Now Close Gitmo, Too

I was a college student on 9/11. The ensuing “War on Terror,” anchored by the bombing and U.S. occupation of Afghanistan, has been with us ever since — virtually my entire adult life.

President Biden was right to end the war in Afghanistan and follow through on a deal that his predecessor Donald Trump had negotiated with the Taliban. As Biden explained, “After 20 years, I’ve learned the hard way that there was never a good time to withdraw U.S. forces.”

Although the fighting in America’s longest war may have ended, Biden must address the war’s lingering wounds to the people of Afghanistan and to our own country’s ideals of justice and the rule of law.

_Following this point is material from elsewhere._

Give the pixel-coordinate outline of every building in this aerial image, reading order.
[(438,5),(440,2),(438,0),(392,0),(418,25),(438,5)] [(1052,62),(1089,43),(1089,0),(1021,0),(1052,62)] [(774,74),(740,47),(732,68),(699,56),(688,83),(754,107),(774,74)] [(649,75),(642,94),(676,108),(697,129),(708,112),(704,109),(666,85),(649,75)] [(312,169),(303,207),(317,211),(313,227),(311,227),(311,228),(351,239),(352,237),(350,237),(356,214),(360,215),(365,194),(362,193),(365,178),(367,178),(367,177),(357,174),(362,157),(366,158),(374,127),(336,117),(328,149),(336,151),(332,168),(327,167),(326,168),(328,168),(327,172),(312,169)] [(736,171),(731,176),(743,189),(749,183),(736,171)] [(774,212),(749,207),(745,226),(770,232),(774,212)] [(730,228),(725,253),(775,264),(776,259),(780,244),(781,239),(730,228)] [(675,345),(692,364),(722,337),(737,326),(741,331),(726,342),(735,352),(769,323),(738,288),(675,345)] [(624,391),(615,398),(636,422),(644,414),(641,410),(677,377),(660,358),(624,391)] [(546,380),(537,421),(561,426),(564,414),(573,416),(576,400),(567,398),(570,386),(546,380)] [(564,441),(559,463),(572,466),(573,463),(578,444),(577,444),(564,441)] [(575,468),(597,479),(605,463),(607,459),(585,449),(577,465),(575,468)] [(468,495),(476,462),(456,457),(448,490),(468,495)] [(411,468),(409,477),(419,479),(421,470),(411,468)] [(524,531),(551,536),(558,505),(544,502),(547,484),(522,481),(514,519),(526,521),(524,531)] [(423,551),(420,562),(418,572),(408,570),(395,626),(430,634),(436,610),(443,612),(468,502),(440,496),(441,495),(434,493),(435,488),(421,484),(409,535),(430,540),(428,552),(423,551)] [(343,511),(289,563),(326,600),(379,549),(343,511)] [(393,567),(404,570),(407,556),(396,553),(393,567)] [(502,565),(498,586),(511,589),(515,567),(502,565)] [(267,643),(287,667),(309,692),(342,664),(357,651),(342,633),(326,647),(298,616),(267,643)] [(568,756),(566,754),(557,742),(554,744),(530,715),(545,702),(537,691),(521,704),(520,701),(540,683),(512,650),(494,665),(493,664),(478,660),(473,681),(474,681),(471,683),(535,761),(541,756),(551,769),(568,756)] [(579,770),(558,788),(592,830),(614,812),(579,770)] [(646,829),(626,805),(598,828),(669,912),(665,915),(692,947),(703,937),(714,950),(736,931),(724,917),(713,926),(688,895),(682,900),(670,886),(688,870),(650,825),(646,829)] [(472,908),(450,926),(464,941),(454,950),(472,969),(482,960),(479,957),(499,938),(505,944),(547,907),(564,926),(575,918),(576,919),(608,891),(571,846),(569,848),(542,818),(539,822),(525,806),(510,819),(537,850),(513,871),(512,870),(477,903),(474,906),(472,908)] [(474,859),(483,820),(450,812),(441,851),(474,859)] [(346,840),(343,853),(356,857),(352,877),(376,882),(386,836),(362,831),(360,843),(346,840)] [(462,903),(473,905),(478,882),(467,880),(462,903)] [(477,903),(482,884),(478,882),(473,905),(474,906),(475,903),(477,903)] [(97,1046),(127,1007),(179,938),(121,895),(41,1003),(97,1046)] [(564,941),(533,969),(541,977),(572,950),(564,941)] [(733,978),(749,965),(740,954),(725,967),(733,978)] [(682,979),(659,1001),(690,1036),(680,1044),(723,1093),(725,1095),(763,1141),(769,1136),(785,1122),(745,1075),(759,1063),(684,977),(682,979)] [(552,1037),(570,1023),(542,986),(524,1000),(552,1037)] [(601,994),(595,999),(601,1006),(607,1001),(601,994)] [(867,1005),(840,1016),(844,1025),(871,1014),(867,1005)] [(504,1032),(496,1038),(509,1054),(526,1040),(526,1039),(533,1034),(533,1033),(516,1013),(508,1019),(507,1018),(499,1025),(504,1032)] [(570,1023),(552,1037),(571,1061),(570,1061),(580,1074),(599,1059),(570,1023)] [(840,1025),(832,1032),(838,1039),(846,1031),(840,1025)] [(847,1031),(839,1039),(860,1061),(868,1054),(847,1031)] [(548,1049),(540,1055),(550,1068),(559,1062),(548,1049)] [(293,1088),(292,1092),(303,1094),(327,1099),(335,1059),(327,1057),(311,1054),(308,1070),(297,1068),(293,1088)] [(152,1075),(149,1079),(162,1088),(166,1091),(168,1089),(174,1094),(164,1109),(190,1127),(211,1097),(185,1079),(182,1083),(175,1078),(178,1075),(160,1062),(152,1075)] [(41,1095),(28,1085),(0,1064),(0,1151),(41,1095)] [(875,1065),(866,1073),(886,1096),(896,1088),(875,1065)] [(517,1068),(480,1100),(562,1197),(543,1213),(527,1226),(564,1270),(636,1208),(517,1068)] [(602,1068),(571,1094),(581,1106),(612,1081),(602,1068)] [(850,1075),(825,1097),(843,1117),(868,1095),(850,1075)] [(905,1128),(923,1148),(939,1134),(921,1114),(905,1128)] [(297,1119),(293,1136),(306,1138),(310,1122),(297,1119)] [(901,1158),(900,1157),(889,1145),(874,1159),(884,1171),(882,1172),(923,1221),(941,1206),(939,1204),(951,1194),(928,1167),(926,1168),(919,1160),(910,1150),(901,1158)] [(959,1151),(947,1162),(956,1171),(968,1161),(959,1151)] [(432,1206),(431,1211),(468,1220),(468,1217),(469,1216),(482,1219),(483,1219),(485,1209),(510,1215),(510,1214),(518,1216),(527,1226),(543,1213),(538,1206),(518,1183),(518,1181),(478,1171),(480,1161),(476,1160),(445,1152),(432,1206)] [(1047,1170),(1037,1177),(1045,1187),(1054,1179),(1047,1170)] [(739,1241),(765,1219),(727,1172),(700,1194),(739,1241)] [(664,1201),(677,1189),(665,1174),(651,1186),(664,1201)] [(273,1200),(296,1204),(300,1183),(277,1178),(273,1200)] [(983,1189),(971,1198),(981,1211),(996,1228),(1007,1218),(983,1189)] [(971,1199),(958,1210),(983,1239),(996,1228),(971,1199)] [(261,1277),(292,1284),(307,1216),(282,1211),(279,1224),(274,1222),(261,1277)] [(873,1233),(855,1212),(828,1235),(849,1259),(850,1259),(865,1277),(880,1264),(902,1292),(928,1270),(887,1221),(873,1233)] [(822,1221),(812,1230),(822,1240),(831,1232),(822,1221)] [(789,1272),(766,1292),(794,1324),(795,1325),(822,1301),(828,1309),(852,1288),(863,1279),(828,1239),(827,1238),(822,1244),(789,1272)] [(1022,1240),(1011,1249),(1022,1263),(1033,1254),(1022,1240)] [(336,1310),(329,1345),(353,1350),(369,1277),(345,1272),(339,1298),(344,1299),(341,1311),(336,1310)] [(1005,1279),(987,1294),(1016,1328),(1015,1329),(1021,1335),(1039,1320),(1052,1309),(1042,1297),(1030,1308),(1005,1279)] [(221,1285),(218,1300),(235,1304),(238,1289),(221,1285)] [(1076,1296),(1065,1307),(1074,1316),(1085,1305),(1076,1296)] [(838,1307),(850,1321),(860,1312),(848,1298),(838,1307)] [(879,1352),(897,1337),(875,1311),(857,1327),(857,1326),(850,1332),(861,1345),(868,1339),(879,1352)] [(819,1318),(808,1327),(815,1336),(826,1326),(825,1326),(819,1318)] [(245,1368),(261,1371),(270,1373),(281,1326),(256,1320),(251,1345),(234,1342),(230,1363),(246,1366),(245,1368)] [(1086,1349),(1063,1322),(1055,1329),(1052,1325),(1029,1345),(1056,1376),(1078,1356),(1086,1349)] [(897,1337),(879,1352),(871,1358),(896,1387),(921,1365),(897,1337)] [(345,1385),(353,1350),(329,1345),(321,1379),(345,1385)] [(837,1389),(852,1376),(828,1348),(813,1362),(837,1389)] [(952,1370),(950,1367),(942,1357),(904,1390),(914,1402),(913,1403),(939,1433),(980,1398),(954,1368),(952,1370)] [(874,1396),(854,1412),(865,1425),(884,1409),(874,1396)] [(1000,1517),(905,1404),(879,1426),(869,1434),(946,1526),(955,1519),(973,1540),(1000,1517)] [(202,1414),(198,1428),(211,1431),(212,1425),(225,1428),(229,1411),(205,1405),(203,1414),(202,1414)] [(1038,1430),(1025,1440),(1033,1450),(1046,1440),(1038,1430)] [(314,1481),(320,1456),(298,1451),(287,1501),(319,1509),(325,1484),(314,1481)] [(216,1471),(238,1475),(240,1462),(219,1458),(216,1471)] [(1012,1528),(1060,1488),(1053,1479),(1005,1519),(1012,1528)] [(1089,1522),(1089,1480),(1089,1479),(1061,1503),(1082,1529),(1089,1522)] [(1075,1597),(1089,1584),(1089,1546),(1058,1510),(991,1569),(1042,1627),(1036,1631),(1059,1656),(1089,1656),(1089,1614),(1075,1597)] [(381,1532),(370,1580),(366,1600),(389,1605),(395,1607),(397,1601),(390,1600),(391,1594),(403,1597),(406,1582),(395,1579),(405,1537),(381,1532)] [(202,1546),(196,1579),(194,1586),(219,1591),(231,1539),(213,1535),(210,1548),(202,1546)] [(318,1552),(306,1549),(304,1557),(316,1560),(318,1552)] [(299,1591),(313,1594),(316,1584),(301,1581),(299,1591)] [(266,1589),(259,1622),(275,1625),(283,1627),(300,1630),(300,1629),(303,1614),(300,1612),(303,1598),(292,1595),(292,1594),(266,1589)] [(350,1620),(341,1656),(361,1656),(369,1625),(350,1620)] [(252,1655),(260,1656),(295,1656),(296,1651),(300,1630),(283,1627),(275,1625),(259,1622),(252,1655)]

First and foremost, the U.S. needs to provide adequate humanitarian aid and buttress refugee resettlement efforts. The Afghan people undoubtedly bore the brunt of the war’s costs. Nearly 50,000 civilians have been killed and poverty is widespread, with 90 percent of the population living on less than $2 a day.

Another remnant of the war lies far from Afghanistan on the southeastern end of Cuba.

The prison facility located on the U.S. military base at Guantánamo Bay (Gitmo) is a glaring reminder of the war’s human rights failures and damage to the rule of law. Then-President Bush created the prison in January 2002 to house exclusively Muslim men captured in the “War on Terror.”

As with the Afghan war, Biden must ensure that the prison never sees its 20th anniversary. The indefinite detention of prisoners at Gitmo without charge or trial, and the documented acts of their torture and mistreatment, tarnish America’s global standing.

“Guantánamo was designed to bypass the Constitution and the U.S. criminal justice system,” writes Omar Ashmawy, a former military prosecutor at Gitmo. “It failed because that idea is contrary to American principles.” Keeping it open is not an option.

During the course of the war, the U.S. held around 220 Afghans at Gitmo along with nearly 600 other detainees. Many were transferred there from the notorious U.S. prison at Bagram airbase in Afghanistan.

Of the roughly 800 original detainees, the 39 that still remain have almost all been imprisoned for 15 years or more, and only seven are facing active charges. The New York Times has calculated that each Gitmo prisoner costs $13 million a year.

Ashmawy has called for closing the prison. So have over 100 human rights organizations, 24 senators, and 75 members of the House of Representatives. Of the remaining detainees, some could be tried in federal courts and others already cleared for release should be repatriated to their home countries if possible or resettled in third countries with security guarantees.

When teaching my undergraduate course on international law, my students are always stunned and horrified to learn of the countless human rights abuses at Gitmo and rightfully question why it remains open.

They learn how even the Supreme Court rebuked the denial of detainees’ fundamental due process rights more than once — including in the 2006 Hamdan v. Rumsfeld ruling, which held that the military commissions used to try detainees violated both U.S. law and the four Geneva Conventions.

The brutal war and subsequent barbarous treatment of Guantánamo detainees drove me to dedicate my career to promoting human rights. My hope is that both provoke others to speak out as well.

As we approach the anniversaries of this “forever war” and its “forever detainees,” we must remember the lessons of these past two decades and reclaim America’s humanity.